Perhaps this is why Amazon isn’t exactly stopping with the acquisition of One Medical. Reportedly, it is also one of the suitors bidding for Signify Health that is a value-based care company with a market cap of $6.6 billion. Based in Dallas, Signify Health is powering in-home health services, the next place rife with opportunity in healthcare. Sitting within Signify Health is also another company it bought called Caravan, which supports accountable care organizations. In fact, Caravan has within its client base more than 200 health systems and 100 Federally Qualified Health Centers with more than 10,000 primary care providers that collectively manage over 500,000 patients, according to a February MedCity News article.

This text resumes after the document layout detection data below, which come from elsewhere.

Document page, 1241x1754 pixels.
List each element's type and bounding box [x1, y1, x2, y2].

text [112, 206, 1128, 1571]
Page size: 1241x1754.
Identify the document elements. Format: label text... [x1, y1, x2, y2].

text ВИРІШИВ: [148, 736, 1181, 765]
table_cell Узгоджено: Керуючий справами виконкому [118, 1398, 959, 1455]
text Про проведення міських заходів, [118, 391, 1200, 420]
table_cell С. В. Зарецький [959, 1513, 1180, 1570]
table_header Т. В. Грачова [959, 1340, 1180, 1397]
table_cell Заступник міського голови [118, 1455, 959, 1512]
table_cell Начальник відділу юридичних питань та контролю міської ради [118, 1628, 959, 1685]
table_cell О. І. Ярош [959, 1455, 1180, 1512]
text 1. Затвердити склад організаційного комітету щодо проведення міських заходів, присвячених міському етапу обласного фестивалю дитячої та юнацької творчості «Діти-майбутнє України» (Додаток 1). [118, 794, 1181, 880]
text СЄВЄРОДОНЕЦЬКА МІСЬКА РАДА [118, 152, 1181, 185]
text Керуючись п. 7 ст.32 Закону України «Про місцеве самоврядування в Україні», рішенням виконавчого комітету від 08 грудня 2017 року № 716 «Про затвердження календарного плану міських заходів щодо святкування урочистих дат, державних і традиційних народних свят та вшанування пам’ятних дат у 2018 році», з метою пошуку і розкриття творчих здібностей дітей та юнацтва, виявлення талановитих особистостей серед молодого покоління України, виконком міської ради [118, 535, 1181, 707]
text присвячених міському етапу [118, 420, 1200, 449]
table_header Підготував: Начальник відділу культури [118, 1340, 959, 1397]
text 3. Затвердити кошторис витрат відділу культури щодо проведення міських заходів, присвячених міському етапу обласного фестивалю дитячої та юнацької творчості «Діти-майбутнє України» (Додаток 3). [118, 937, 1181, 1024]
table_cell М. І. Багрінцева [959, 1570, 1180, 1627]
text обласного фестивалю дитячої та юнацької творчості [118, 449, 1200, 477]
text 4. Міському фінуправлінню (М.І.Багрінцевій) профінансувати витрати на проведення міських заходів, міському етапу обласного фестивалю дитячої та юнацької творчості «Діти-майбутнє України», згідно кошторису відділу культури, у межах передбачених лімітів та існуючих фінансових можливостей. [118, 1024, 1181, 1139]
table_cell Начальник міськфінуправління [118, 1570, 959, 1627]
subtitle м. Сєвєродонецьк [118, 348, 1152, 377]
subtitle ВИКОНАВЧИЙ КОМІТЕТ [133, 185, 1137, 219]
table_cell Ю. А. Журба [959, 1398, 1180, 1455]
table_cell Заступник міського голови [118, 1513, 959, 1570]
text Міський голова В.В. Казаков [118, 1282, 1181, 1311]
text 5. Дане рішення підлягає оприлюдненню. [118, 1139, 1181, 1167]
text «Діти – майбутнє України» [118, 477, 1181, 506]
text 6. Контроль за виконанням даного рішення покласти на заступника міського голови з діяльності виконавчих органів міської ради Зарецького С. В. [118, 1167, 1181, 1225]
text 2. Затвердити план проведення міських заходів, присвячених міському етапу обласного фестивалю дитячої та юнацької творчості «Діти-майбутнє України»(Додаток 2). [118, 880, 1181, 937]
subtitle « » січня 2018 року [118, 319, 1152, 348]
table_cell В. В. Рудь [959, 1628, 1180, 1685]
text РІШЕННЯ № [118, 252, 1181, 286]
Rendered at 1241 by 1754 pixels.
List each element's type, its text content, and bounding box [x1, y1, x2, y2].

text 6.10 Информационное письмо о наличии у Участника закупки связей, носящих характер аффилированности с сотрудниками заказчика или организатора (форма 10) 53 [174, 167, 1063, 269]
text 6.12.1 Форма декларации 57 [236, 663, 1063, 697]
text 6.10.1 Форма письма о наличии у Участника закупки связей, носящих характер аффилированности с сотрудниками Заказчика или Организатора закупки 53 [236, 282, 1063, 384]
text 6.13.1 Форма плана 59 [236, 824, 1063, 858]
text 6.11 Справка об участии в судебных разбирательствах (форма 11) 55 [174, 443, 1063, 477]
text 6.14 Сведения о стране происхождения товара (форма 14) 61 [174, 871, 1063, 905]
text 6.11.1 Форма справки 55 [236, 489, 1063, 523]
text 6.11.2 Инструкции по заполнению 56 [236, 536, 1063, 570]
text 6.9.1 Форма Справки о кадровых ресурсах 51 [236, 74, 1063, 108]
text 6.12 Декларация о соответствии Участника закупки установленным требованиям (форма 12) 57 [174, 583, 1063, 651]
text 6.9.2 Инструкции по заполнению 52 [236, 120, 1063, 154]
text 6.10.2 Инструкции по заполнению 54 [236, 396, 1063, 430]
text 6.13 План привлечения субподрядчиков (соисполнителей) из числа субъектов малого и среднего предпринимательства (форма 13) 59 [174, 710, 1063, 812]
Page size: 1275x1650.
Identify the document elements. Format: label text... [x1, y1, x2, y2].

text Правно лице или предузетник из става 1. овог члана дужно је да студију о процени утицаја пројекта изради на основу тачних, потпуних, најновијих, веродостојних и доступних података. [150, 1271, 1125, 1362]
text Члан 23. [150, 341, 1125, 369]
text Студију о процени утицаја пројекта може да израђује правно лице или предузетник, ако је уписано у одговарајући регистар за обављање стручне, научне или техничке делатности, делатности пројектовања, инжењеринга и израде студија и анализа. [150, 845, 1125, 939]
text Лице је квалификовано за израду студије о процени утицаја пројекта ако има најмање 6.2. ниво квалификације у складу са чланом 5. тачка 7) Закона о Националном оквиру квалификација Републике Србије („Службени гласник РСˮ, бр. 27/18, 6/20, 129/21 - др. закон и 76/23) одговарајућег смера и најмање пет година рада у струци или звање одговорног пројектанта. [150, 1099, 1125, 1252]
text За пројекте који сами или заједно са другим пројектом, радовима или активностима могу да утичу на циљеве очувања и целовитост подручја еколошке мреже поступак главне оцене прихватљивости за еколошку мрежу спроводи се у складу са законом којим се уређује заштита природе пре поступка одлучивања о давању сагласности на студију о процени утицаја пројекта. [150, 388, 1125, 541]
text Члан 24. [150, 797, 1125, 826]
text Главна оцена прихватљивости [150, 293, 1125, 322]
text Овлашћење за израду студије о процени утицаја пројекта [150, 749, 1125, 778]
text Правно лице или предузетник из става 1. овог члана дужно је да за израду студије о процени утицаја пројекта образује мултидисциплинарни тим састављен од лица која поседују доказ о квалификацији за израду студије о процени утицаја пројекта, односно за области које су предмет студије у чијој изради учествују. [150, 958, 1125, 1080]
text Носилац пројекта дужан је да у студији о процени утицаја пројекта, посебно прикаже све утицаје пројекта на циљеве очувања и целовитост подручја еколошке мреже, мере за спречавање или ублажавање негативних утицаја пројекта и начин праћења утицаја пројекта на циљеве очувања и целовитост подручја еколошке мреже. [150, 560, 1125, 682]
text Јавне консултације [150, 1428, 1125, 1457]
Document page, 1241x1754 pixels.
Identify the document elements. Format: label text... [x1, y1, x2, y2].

If Amazon is successful in buying Signify Health, it gets another piece of the complex healthcare puzzle, along with primary care and a pharmacy business. But acquiring a novel business doesn’t guarantee success. Amazon Pharmacy, created after the acquisition of PillPack reportedly seems to have much less traction in fundamentally overhauling the prescription drug market. Still, Amazon is trying to build a continuum of care with the customer smack dab in the middle. Only time will tell if its efforts in healthcare can add to its top line while also improving patient outcomes and lowering healthcare costs.
“Building a continuum is way easier to put in a press release than it is to do in real life,” Jain declared. “I think the question is going to be like, how do you really make one plus one equal three?
Touting corporate efforts through breathless news releases is in the DNA of all corporations, and Amazon is no exception. But given two large failures, perhaps Amazon’s marketing folks should rethink its messaging.
The soon-to-be defunct Amazon Care’s LinkedIn page unabashedly declares that the business is “Making healthcare easy for all.”
There is no easy button in healthcare. Period.